▶ Work order:
Line by line, check the data for the string "that" and state how many lines have it, nothing more.

(Dataset records)
--- START ---
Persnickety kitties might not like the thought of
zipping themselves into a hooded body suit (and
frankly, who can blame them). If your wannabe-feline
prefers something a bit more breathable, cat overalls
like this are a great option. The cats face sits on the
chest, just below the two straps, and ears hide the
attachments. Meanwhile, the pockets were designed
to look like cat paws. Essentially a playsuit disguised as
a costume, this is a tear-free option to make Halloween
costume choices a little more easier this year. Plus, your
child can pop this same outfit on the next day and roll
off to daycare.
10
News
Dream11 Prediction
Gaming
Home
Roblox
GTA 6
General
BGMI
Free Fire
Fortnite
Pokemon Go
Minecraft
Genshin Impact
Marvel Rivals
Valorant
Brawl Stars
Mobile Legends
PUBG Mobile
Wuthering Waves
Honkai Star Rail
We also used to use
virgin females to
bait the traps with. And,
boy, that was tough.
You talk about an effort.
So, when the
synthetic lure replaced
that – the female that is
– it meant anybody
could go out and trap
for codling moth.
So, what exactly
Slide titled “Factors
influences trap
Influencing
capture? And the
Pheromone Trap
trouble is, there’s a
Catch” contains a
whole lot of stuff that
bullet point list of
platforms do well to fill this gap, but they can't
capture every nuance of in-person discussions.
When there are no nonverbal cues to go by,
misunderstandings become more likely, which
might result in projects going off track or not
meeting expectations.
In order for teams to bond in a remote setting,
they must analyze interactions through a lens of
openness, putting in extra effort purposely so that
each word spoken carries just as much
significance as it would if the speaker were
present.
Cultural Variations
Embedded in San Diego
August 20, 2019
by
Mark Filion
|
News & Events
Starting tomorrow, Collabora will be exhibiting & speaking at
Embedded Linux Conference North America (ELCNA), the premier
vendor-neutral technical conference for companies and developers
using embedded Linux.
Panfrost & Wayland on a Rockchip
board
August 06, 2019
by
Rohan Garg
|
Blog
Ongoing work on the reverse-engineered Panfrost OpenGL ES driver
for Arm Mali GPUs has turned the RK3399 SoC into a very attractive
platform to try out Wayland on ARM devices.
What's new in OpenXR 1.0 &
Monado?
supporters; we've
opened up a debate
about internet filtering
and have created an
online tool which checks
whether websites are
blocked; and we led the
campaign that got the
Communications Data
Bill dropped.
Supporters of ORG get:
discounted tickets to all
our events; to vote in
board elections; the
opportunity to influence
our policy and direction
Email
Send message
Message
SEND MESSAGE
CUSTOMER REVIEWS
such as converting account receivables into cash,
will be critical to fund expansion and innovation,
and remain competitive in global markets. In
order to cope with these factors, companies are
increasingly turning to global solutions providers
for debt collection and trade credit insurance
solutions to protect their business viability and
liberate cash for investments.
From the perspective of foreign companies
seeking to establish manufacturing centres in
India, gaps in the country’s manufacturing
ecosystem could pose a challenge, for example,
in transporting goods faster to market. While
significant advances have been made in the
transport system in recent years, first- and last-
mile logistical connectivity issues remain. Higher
--- END ---
▶ Response:
5